THE Vatican has renewed its agreement with China on the appointment of bishops, extending an agreement reached in 2018.
The Vatican said it was committed to “respectful dialogue” with China’s communist government and “to further the mission of the Catholic Church and the good of the Chinese people.”
The provisional agreement forged in 2018 and renewed in 2020, has been extended for two years.
The text of the agreement was never made public, but Vatican officials said it outlined procedures to ensure Catholic bishops are elected by the Catholic community in China and approved by the Pope before their ordinations and facilities.
Over the past four years, six bishops have been appointed and installed under the terms of the agreement.
Cardinal Pietro Parolin, the Vatican’s secretary of state, told Vatican News that the agreement’s achievements also included the lifting of excommunications or irregular status for seven bishops who had been ordained with government approval, but not the consent of the Vatican.
The agreement is still “provisional” because “we are still in the experimental phase”, specified the cardinal.
“As is always the case, such difficult and delicate situations require sufficient implementation time to then be able to verify the effectiveness of the result and identify possible improvements.
“Pope Francis, with determination and patient foresight, has decided to continue on this path, not in the illusion of finding perfection in human rules, but in the concrete hope of being able to assure the Chinese Catholic communities, even in such a complex context, of the direction of pastors worthy and suitable for the task entrusted to them”.

* * *

*PROBLEM A*
List every number or year that appears in the article on the Vatican's agreement with China, giving what each one refers to.
*PROBLEM B*
Summarize the article on the Vatican's agreement with China in two sentences.

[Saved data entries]
* * *

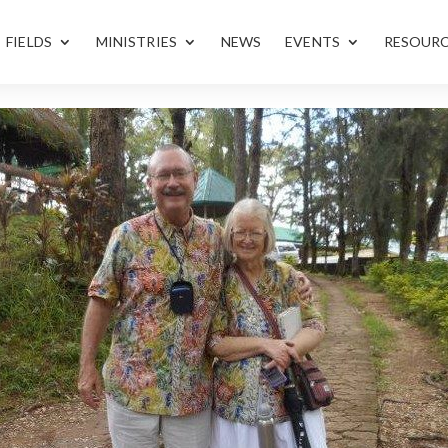
FIELDS
MINISTRIES
NEWS
EVENTS
RESOUR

* * *

*EXERCISE OUTPUT A*
- 2018: the year the agreement was first reached
- 2020: the year the agreement was renewed
- two: the number of years the agreement has now been extended for
- four: the number of years over which bishops have been appointed under the agreement
- six: the number of bishops appointed and installed under the agreement
- seven: the number of bishops whose excommunications or irregular status were lifted

*EXERCISE OUTPUT B*
The Vatican has extended its provisional 2018 agreement with China on appointing bishops for two more years, saying it is committed to "respectful dialogue" with China's government. Six bishops have been appointed under the unpublished agreement, and Cardinal Pietro Parolin said it remains provisional because it is still in an experimental phase.